Plug Power President/CEO Andrew Marsh joins Sen. Schumer at a news conference at STAMP. Plug Power expects a fall ground-breaking at STAMP for North America’s largest green hydrogen fuel plant. It anticipates 65-70 workers at the site.

U.S. Senate Majority Leader Charles Schumer visited the site today along with Plug Power executives to tout that project, which will use low-cost renewable energy from the Niagara hydropower plant. The production of the hydrogen will use green energy to make more green energy, company officials said.

Schumer also announced he is making a hard push for Samsung to build a $17 billion semiconductor chip fabrication plant at STAMP, which is one of the sites being considered by the company. Samsung officials visited the site last month, Schumer said.

“The WNY STAMP Campus is the perfect place to establish the next global hub for the semiconductor and clean energy industries,” he said. “Now with STAMP in contention to land Samsung’s $17 billion chip fab and its first tenant Plug Power is building North America’s largest green hydrogen fuel plant here, there’s no site better suited to lead the next tech revolution, and that’s because STAMP, with its shovel-ready facilities, low-cost and reliable utility grid, and top-notch workforce spanning from Buffalo to Rochester and beyond, is tailor-made to suit large-scale tech development.”

The Senate has approved $52 billion in federal incentives for domestic semiconductor manufacturing and research and development through the Schumer-led U.S. Innovation and Competition Act (USICA). Schumer said it is a matter of national security to be making those high-tech chips in the country.

Many industries also rely on them, including the auto manufacturers which have had to curtail production due to a chip shortage.

Schumer also said the Infrastructure Investment and Jobs Act of 2021 (IIJA), under negotiation, would include $9.5 billion for new hydrogen fuel investments.

Those federal incentives would “give STAMP the green light it needs to attract and lead established and emerging tech industries,” he said.

Plug Power has seen a boom in business as many companies – Walmart, Amazon and others – use fuel-cell-powered forklifts, instead of battery-powered. The company sees expansion with hydrogen-powered Class A trucks and airport tugs. Plug Power can not only promote hydrogen power, but can say it was produced using renewable hydro-electricity available at STAMP.

Schumer said the STAMP site with Plug Power and the future tenants will “benefit all of the GLOW Region, including Rochester and Buffalo.”

Steve Hyde, GCEDC president and CEO, praised Schumer for championing the STAMP site, helping to secure funding for infrastructure and critical tax incentives to make the site attractive for businesses. “He’s been a stalwart leader driving projects to the region,” Hyde said about Schumer.

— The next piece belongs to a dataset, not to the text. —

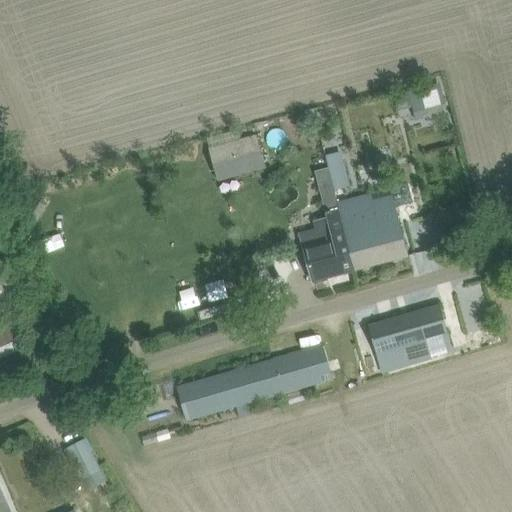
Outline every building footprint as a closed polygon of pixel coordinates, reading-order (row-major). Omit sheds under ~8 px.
[(440,87),(410,95),(416,120),(446,112),(440,87)] [(257,137),(210,149),(219,180),(265,168),(257,137)] [(339,211),(355,271),(409,256),(393,196),(363,204),(361,196),(344,200),(346,209),(339,211)] [(339,211),(327,214),(334,240),(304,248),(308,262),(313,282),(355,271),(339,211)] [(0,277),(0,307),(13,303),(5,276),(0,277)] [(369,326),(375,346),(382,369),(451,349),(440,306),(369,326)] [(10,323),(0,327),(0,358),(22,349),(10,323)] [(178,387),(183,407),(187,421),(333,379),(323,346),(178,387)] [(168,429),(156,432),(159,442),(171,438),(168,429)] [(67,451),(82,479),(100,470),(85,441),(67,451)] [(0,511),(12,511),(0,483),(0,511)]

A new Hydrogen Fuel Production Tax Credit is included in the Budget Reconciliation Bill and would help enable Plug Power to grow and expand its green hydrogen fuel production levels at its sites, including the new STAMP site, Schumer said.

Currently the STAMP facility is expected to make 45 tons per day of green hydrogen fuel, but Plug Power estimates the Production Tax Credit will drive higher demand for green hydrogen powered equipment that in turn will enable Plug Power to produce and sell more green hydrogen fuel.

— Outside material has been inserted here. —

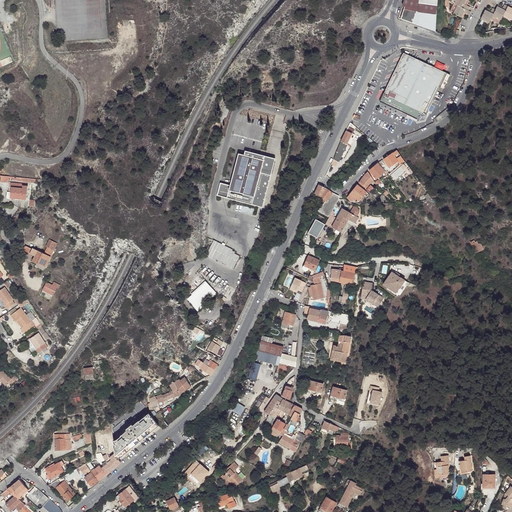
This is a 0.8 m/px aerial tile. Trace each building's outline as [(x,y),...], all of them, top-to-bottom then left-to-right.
[(436,0),(404,0),(403,5),(405,6),(404,6),(417,9),(413,23),(435,31),(436,0)] [(456,0),(455,4),(457,5),(468,10),(470,7),(464,4),(466,0),(456,0)] [(453,14),(459,17),(461,18),(464,12),(469,15),(471,12),(468,10),(457,5),(453,14)] [(493,16),(501,20),(503,16),(508,7),(508,6),(505,5),(502,9),(497,6),(497,7),(496,10),(493,16)] [(401,19),(413,23),(417,9),(404,6),(401,19)] [(503,16),(511,20),(511,19),(511,8),(508,7),(503,16)] [(485,10),(481,19),(489,23),(493,16),(496,10),(493,8),(490,12),(485,10)] [(404,53),(381,101),(396,108),(417,118),(418,115),(421,116),(423,113),(426,114),(428,110),(436,94),(446,73),(404,53)] [(332,163),(331,165),(336,167),(352,134),(346,131),(339,146),(332,163)] [(229,186),(219,183),(216,196),(262,208),(270,174),(271,174),(274,163),(273,163),(274,159),(244,151),(243,155),(237,154),(229,186)] [(396,151),(383,160),(389,168),(399,161),(401,164),(405,161),(396,151)] [(382,166),(379,162),(369,171),(376,179),(384,173),(385,175),(384,176),(385,177),(388,174),(385,171),(385,172),(381,167),(382,166)] [(374,181),(368,172),(366,174),(360,182),(367,189),(374,181)] [(22,195),(27,196),(28,184),(10,182),(10,186),(11,187),(10,196),(22,197),(22,195)] [(333,210),(339,199),(339,196),(332,192),(327,188),(319,185),(315,195),(320,197),(322,199),(324,199),(326,201),(324,204),(318,211),(329,217),(332,212),(333,210)] [(360,201),(366,192),(361,188),(358,185),(347,198),(352,201),(354,200),(355,201),(357,199),(360,201)] [(354,207),(351,213),(358,217),(360,213),(359,210),(354,207)] [(358,217),(351,213),(342,208),(332,227),(342,232),(347,222),(355,227),(359,218),(358,217)] [(334,213),(332,212),(329,217),(326,224),(332,227),(337,218),(334,216),(335,215),(333,214),(334,213)] [(324,225),(316,220),(308,233),(317,238),(324,225)] [(47,247),(45,251),(46,251),(45,254),(44,253),(33,247),(32,248),(30,253),(35,255),(32,260),(45,267),(57,243),(49,239),(46,246),(47,247)] [(233,250),(213,240),(206,255),(234,268),(240,257),(240,256),(235,254),(236,252),(233,251),(233,250)] [(471,243),(474,249),(479,248),(480,251),(486,248),(484,245),(483,246),(481,243),(479,244),(477,241),(475,242),(475,241),(471,243)] [(320,260),(309,255),(304,266),(316,271),(320,260)] [(355,274),(356,271),(357,267),(345,265),(344,268),(339,268),(339,270),(344,270),(343,272),(355,274)] [(344,270),(339,270),(332,269),(331,280),(346,284),(343,298),(348,299),(350,288),(351,285),(353,285),(355,274),(343,272),(344,270)] [(406,280),(392,271),(384,284),(396,293),(406,280)] [(319,277),(313,279),(315,284),(311,286),(311,287),(312,291),(313,297),(314,300),(324,298),(322,288),(322,285),(321,283),(320,279),(319,277)] [(297,293),(301,295),(303,291),(304,288),(300,286),(302,281),(295,278),(290,288),(297,292),(297,293)] [(371,292),(372,282),(364,281),(360,300),(382,304),(384,294),(371,292)] [(46,282),(43,289),(53,295),(57,287),(58,288),(60,285),(54,282),(53,285),(46,282)] [(192,296),(187,300),(197,311),(202,307),(202,306),(217,293),(206,282),(192,295),(192,296)] [(0,290),(0,297),(1,299),(2,298),(7,304),(5,305),(5,306),(7,309),(15,304),(12,300),(14,299),(5,287),(0,290)] [(278,308),(274,306),(270,319),(274,320),(279,308),(278,308)] [(311,308),(311,307),(305,306),(305,314),(308,315),(307,320),(326,324),(328,311),(321,309),(320,311),(311,308)] [(15,322),(17,321),(19,319),(25,327),(22,328),(25,332),(35,325),(32,321),(31,322),(21,308),(11,315),(15,322)] [(332,311),(330,310),(328,320),(347,324),(347,315),(332,311)] [(285,312),(282,323),(289,325),(293,326),(296,315),(285,312)] [(39,333),(29,339),(36,349),(34,350),(37,354),(46,347),(44,344),(45,343),(39,333)] [(341,344),(349,346),(351,337),(345,335),(340,336),(338,346),(340,346),(341,344)] [(261,341),(256,359),(272,364),(279,365),(280,363),(296,367),(296,363),(297,358),(282,354),(284,347),(272,344),(273,339),(263,336),(262,341),(261,341)] [(36,349),(29,339),(28,340),(34,350),(36,349)] [(222,344),(213,340),(207,352),(216,356),(222,344)] [(348,354),(349,346),(341,344),(340,346),(338,346),(334,345),(333,350),(335,351),(334,358),(337,359),(337,361),(346,363),(348,354)] [(203,363),(214,369),(218,362),(212,358),(211,360),(208,358),(207,357),(203,363)] [(200,368),(211,374),(214,369),(203,363),(198,359),(195,364),(200,367),(200,368)] [(261,365),(255,363),(251,378),(257,379),(261,365)] [(288,366),(280,363),(279,365),(277,373),(286,375),(288,366)] [(92,367),(83,368),(84,374),(85,374),(85,378),(94,377),(92,367)] [(0,368),(0,380),(5,385),(8,381),(11,384),(17,378),(14,375),(11,379),(0,368)] [(173,383),(180,393),(191,385),(185,377),(180,380),(179,379),(173,383)] [(323,384),(310,380),(307,392),(313,393),(314,391),(321,393),(323,384)] [(169,383),(170,385),(173,391),(172,391),(175,396),(180,393),(173,383),(172,381),(169,383)] [(380,386),(371,384),(370,388),(373,389),(370,401),(379,404),(382,391),(379,390),(380,386)] [(292,388),(286,386),(283,394),(281,396),(290,399),(294,388),(292,388)] [(347,390),(333,387),(330,398),(336,400),(337,397),(344,399),(347,390)] [(172,391),(162,395),(164,400),(165,404),(168,402),(167,399),(175,396),(172,391)] [(153,409),(159,406),(158,403),(156,396),(154,392),(150,394),(150,397),(150,398),(149,399),(153,409)] [(159,403),(160,406),(163,404),(162,401),(164,400),(162,395),(162,394),(156,396),(158,403),(159,403)] [(277,394),(272,401),(276,403),(280,406),(283,399),(281,397),(277,394)] [(265,404),(268,399),(262,395),(259,400),(265,404)] [(287,401),(283,399),(280,406),(278,408),(281,410),(283,410),(287,401)] [(276,403),(272,401),(265,412),(270,415),(276,403)] [(288,402),(287,401),(283,410),(286,413),(291,403),(288,402)] [(276,403),(270,415),(274,418),(275,417),(279,414),(281,410),(278,408),(280,406),(276,403)] [(292,410),(294,405),(291,403),(286,413),(292,416),(295,411),(292,410)] [(300,414),(302,410),(302,409),(294,405),(292,410),(295,411),(300,414)] [(299,417),(300,414),(295,411),(292,416),(291,419),(299,423),(301,418),(299,417)] [(117,439),(113,440),(114,448),(115,455),(118,459),(137,443),(159,425),(151,416),(149,413),(140,420),(139,420),(133,425),(132,424),(125,429),(126,430),(121,435),(122,435),(117,439)] [(286,424),(278,419),(273,428),(271,431),(278,436),(279,434),(283,436),(279,442),(296,453),(301,442),(296,439),(286,434),(287,431),(284,428),(283,428),(286,424)] [(321,431),(327,434),(328,433),(329,431),(330,431),(330,430),(334,432),(335,430),(338,431),(339,429),(340,428),(325,421),(321,429),(321,431)] [(68,433),(54,434),(55,450),(71,449),(70,439),(65,439),(65,437),(68,437),(68,433)] [(296,439),(301,442),(304,438),(305,436),(299,433),(296,439)] [(341,436),(337,436),(337,447),(348,448),(349,434),(341,433),(341,436)] [(441,462),(436,462),(438,478),(439,478),(444,477),(443,475),(449,474),(448,466),(449,465),(448,456),(441,456),(441,462)] [(465,460),(460,461),(461,473),(467,472),(467,468),(472,467),(470,456),(464,456),(465,460)] [(104,466),(109,472),(120,463),(115,457),(108,462),(106,463),(105,461),(102,463),(104,466)] [(316,465),(314,461),(300,468),(300,467),(286,474),(287,477),(278,482),(278,483),(271,487),(274,493),(281,489),(280,487),(291,481),(290,479),(294,477),(295,480),(304,475),(302,472),(314,466),(316,465)] [(461,473),(460,461),(458,461),(460,476),(468,474),(467,472),(461,473)] [(46,470),(48,474),(50,478),(51,478),(64,471),(63,470),(65,469),(64,466),(62,467),(61,466),(59,462),(55,465),(54,463),(52,464),(53,466),(48,468),(46,470)] [(94,468),(89,462),(85,464),(90,471),(94,468)] [(90,471),(85,464),(79,467),(81,471),(86,476),(85,477),(92,486),(98,480),(91,472),(90,471)] [(91,472),(98,480),(104,476),(109,472),(104,466),(102,468),(100,465),(91,472)] [(236,469),(231,465),(224,471),(226,473),(224,476),(223,475),(220,477),(225,482),(229,479),(232,482),(231,483),(235,487),(243,480),(236,473),(235,472),(234,473),(233,472),(235,471),(236,469)] [(326,468),(336,474),(338,471),(333,468),(329,466),(327,465),(326,468)] [(68,474),(70,478),(71,479),(79,475),(78,474),(78,473),(76,469),(68,474)] [(486,488),(488,488),(488,486),(495,486),(495,474),(483,474),(483,495),(486,495),(486,488)] [(64,476),(51,484),(53,486),(56,489),(57,488),(67,501),(75,494),(68,485),(70,484),(67,480),(64,476)] [(7,489),(10,492),(15,496),(16,496),(18,494),(26,487),(19,479),(7,489)] [(356,484),(348,480),(345,486),(348,487),(340,503),(347,507),(355,492),(360,495),(362,491),(360,490),(361,489),(355,486),(356,484)] [(129,486),(119,495),(120,498),(119,499),(120,500),(119,500),(120,501),(123,505),(124,505),(126,507),(134,500),(135,502),(139,499),(129,486)] [(18,494),(16,496),(18,499),(29,490),(26,487),(18,494)] [(253,489),(245,492),(245,497),(254,495),(264,492),(262,487),(253,489)] [(33,511),(37,511),(43,505),(49,499),(44,494),(39,500),(29,491),(21,501),(33,511)] [(217,496),(217,495),(213,496),(216,504),(219,503),(221,507),(227,504),(229,509),(236,505),(233,497),(232,494),(231,493),(223,496),(222,494),(220,495),(217,496)] [(511,499),(504,494),(500,505),(511,509),(511,499)] [(16,496),(15,496),(6,504),(11,510),(16,506),(21,511),(20,511),(33,511),(21,501),(18,499),(16,496)] [(167,501),(171,510),(179,506),(175,497),(167,501)] [(321,507),(330,511),(331,511),(337,503),(327,497),(321,507)] [(52,508),(56,504),(49,499),(43,505),(49,511),(49,509),(51,507),(52,508)]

Plug Power estimates that 20 to 25 additional permanent jobs will be created for every additional 15 tons per day of fuel produced. Ultimately, Plug Power’s goal is to produce as much as 500 tons of green hydrogen fuel across its planned U.S. production facilities including the STAMP plant.

Plug Power said it looks forward to the fall ground-breaking of the hydrogen fuel production facility at STAMP and opening a new gigafactory in Monroe County to manufacture hydrogen electrolyzers and hydrogen fuel cell components.

Plug Power President/CEO Andrew Marsh said hydrogen will make up more of the country’s energy needs and the STAMP project, as well as a Plug Power manufacturing site in Rochester, puts the region at the forefront of bringing “affordable hydrogen to the market.” Plug Power has 1,700 employees with 1,000 in the U.S., and the company is growing with the projects in Genesee County and Rochester.